# Upgrading Frontaccounting and php72 to php74



## vladi (Oct 2, 2020)

I ran into trouble while pkg upgrading frontaccounting to the latest version and shifting to php74. I had previously used php72 and php72-mysqli extension with no problem in frontaccounting. but the setup wizard refuses to acknowledge php74 has Mysql extension enabled.


----------



## richardtoohey2 (Oct 3, 2020)

That's not much info to go on.

Did you see any errors during updating?

Have you tried php -m to see if the module is listed?

Is frontaccouting web-based?  Do you need to restart apache if you are using mod_php?

If you make a simple web page with just <?php phpinfo(); ?> does it show the MySQL extension?


----------



## SirDice (Oct 5, 2020)

vladi said:


> I ran into trouble while pkg upgrading frontaccounting to the latest version and shifting to php74.

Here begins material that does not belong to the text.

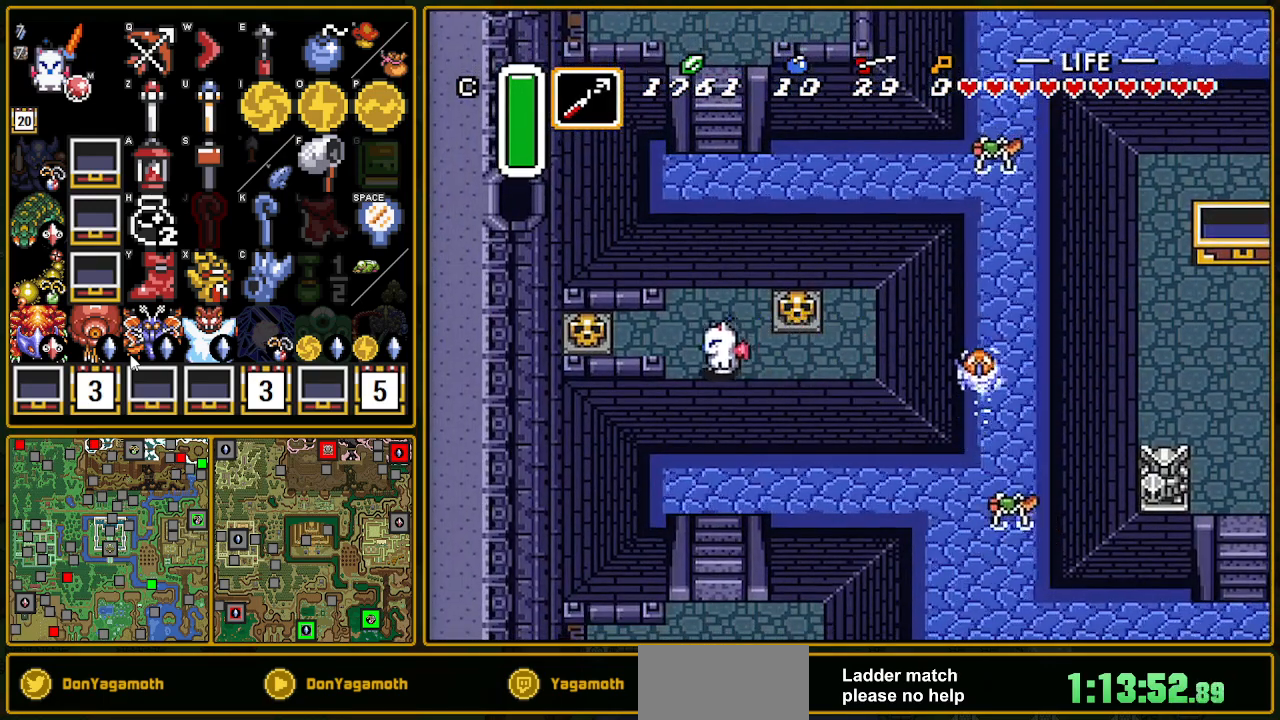
{"buttons": ["DPAD_DOWN"], "events": [[67, "A", "down"], [67, "DPAD_DOWN", "down"], [133, "A", "up"], [217, "DPAD_LEFT", "up"]]}
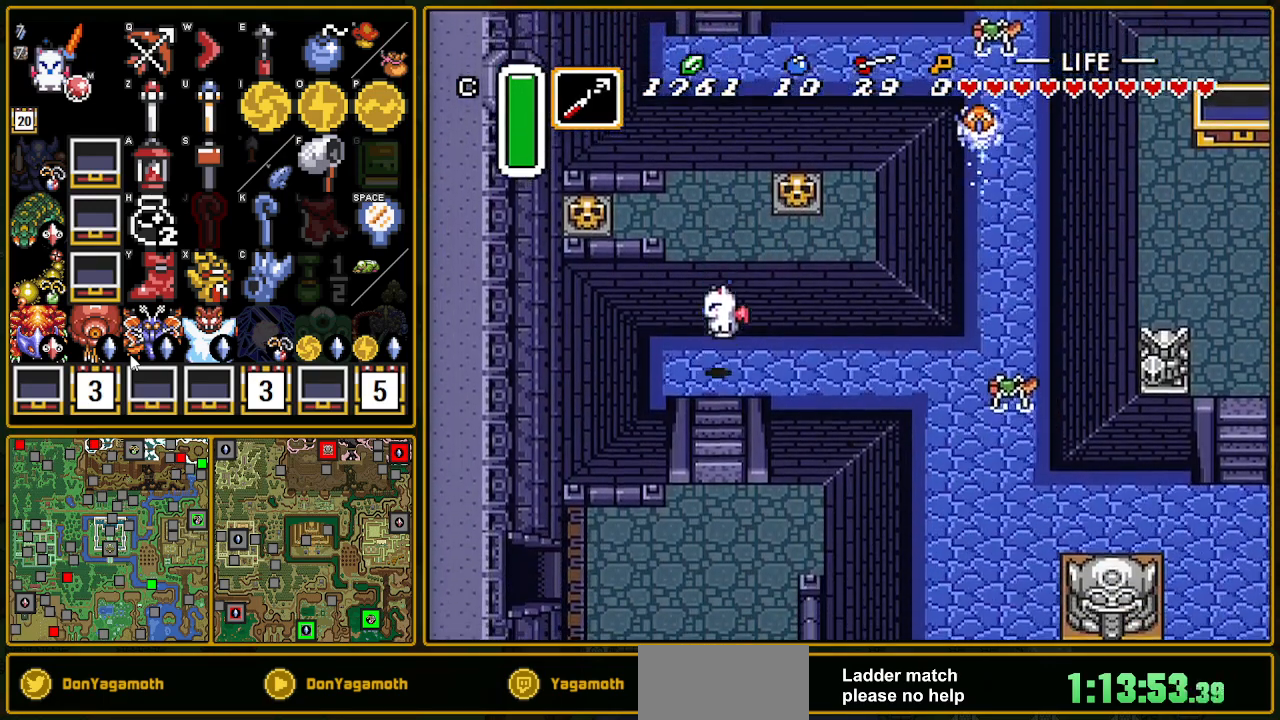
{"buttons": ["DPAD_DOWN"], "events": []}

Often made mistake, you still have www/mod_php72 installed, you need to install www/mod_php74. The upgrade doesn't do this for you. So you end up with various PHP 7.4 modules but mod_php72 is still active.


----------



## vladi (Oct 5, 2020)

Unluckily that was not the case: checked it out, and mod_php74 is correctly installed  (And mod_php72  uninstalled)


----------



## vladi (Oct 5, 2020)

I tried reinstalling apache24, mod_php74. When I check with phpinfo it tells me everything's fine. Handler for mysql installed. But the frontaccounting wizard continues to complain about *Your PHP has to have MySQL extension enabled.*


----------



## usdmatt (Oct 5, 2020)

Looking at the source this error seems to come up if it can't find the mysqli_connect function.
If you run the command below on the cli does it output a load of stuff or say the extension doesn't exist?


```
php --re mysqli
```


----------



## vladi (Oct 5, 2020)

I just found out that in the "frontaccounting/includes/system_test.inc", file for checking the requisites before installation, a test is made on the presence of mysql_connect and not on the "modern" mysqli_connect. That should be changed. My php mysqli extension is working fine...


----------



## vladi (Oct 5, 2020)

and... of course... I need to substitute *every* occurrence of mysql_ occurring in db maintenance files with mysqli_ . Then I'll see if it works...


----------



## dd_ff_bb (Oct 5, 2020)

out of curiosity mysql connector was dropped in php v7.0 so how is it possible previous version of frontaccounting was working with php 7.2 and updated version of frontaccounting tries to use mysql which is not available since php v7.0


----------



## vladi (Oct 5, 2020)

Ok. I feel quite a troglodyte now, and will stop tampering with the thing. All function calls from mysqli need more parameters than their corrispective mysql ones. I'll go on another time.


----------



## richardtoohey2 (Oct 6, 2020)

Looks like the FreeBSD port is the older 2.3 stream of Front Accounting and the 2.4 stream is the PHP 7-compatible version.


----------



## Lamia (Oct 6, 2020)

This is a side attraction - good to see dolibarr now in freshports.


----------



## usdmatt (Oct 6, 2020)

Maybe I’m looking at the wrong project but on GitHub it has been loading the mysqli version of the db library includes/db/connect_db_mysqli.inc since 2014, but only if it can find the mysqli_connect function. If it can’t it falls back to the old mysql module, and will just give the above error if mysql_connect doesn’t work.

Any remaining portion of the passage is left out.